== WORK TASK ==
Repeat the whole of the data, keeping every detail the same.

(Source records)
━━━━━━━━━━━━━━━━
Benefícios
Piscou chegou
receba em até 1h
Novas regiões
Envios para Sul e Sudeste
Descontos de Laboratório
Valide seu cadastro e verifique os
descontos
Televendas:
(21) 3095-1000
━━━━━━━━━━━━━━━━
== SOLUTION TO THIS EXERCISE ==
Benefícios
Piscou chegou
receba em até 1h
Novas regiões
Envios para Sul e Sudeste
Descontos de Laboratório
Valide seu cadastro e verifique os
descontos
Televendas:
(21) 3095-1000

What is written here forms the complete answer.